Korosec: 70% der Rehabilitationsgeldbezieher aus psychischen Gründen

Invaliditätspensionen gehören dringend reformiert

Wien (OTS) - Anlässlich des bevorstehenden Pensionsgipfels am 29.2.2016 hält Ingrid Korosec, Bundesvorsitzende des Österreichischen Seniorenbundes und Landesvorsitzende des Wiener Seniorenbundes, fest:

„Für rund 70 % der Rehabilitationsgeldbezieher sind psychische Gründe die Ursache, hier muss man ansetzten. Prävention, auch unter Einbeziehung der Arbeitgeber, und Frühintervention wären in diesem Zusammenhang wichtige Maßnahmen um Invalidität aus psychischen Gründen zu vermeiden.

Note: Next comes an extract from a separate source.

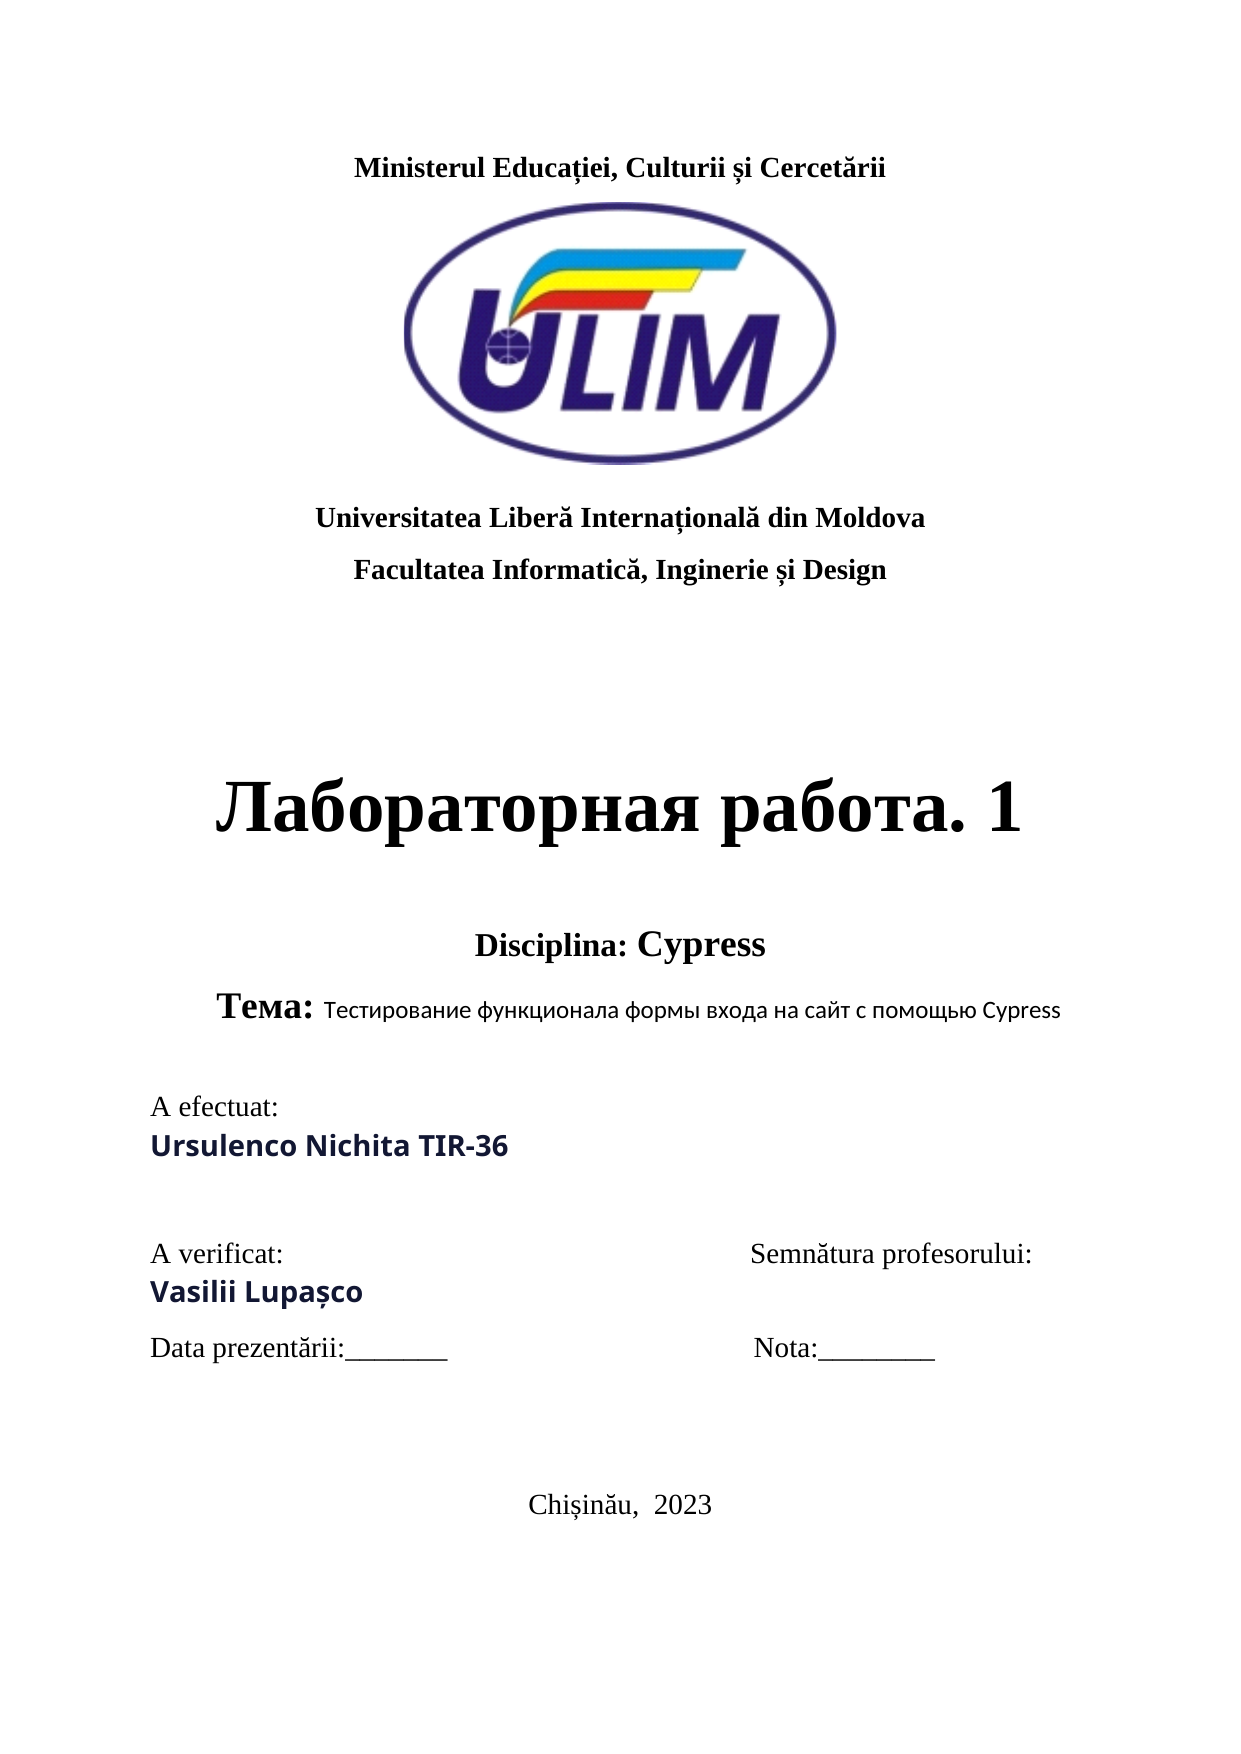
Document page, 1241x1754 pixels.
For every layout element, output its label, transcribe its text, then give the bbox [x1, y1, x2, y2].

Von den rund 18.000 Betroffenen wurden 1.400 für wieder arbeitsfähig eingestuft, davon sind aber nur 90 Personen tatsächlich wieder in den Arbeitsmarkt intergiert worden. Dies zeigt, wie dringend notwendig die Reform der Invaliditätspensionen mit Verbesserungen im Bereich der Rehabilitation ist“.

Weitere offene Punkte, die am Pensionsgipfel am 29.2. 2016 zu behandeln wären: Monitoring, Bonus-Malus System, Neureglung der Pensionskommission und Aufschub-Bonus-Pension.

- Das gesetzliche Pensionsmonitoring, welches die ASVG-Pensionen und die Beamten erfassen muss, ist bisher noch immer nicht umgesetzt worden, wäre aber von großer Bedeutung, wie die Zahlen über die große Inanspruchnahme der sog. „Hacklerpension“ für Lehrer zeigen. So nahmen nach einem Bericht des Rechnungshofes zwischen 2008 und 2013 73 % der Lehrer diese Frühpensionsart in Anspruch, eine verstärkte Überwachung auch der Beamtenruhestände ist dringend notwendig.

- Auch das derzeit beschlossene Bonus-Malus-System ist zu schwach entwickelt, ein Malus von 236 Euro wird keinen Betrieb abhalten ältere Arbeitnehmerinnen und Arbeitnehmer zu kündigen und auch der Bonus von 0,1 % geringerem Beitrag zum Familienlastenausgleichsfond ist kein wirklicher Anreiz Ältere zu beschäftigen.

- Die derzeitige Kommission zur langfristigen Pensionssicherung muss neu organisiert werden. Ein Expertengremium soll die Daten und Fakten außer Streit stellen, die Sozialpartner inkl. Generationensozialpartner sollen die nötigen Empfehlungen ableiten und der Bundesregierung übermitteln.

- Die Erhöhung des derzeitigen Bonus von 4,2 % auf 5,1% für jedes über dem gesetzlichem Pensionsalter gearbeitete Jahr wie im Regierungsprogramm enthalten (sog. Aufschub-Bonus Pension) verbunden mit der Maßnahme, dass vom Erwerbseinkommen kein Pensionsversicherungsbeitrag mehr eingehoben wird, ist umgehend umzusetzen.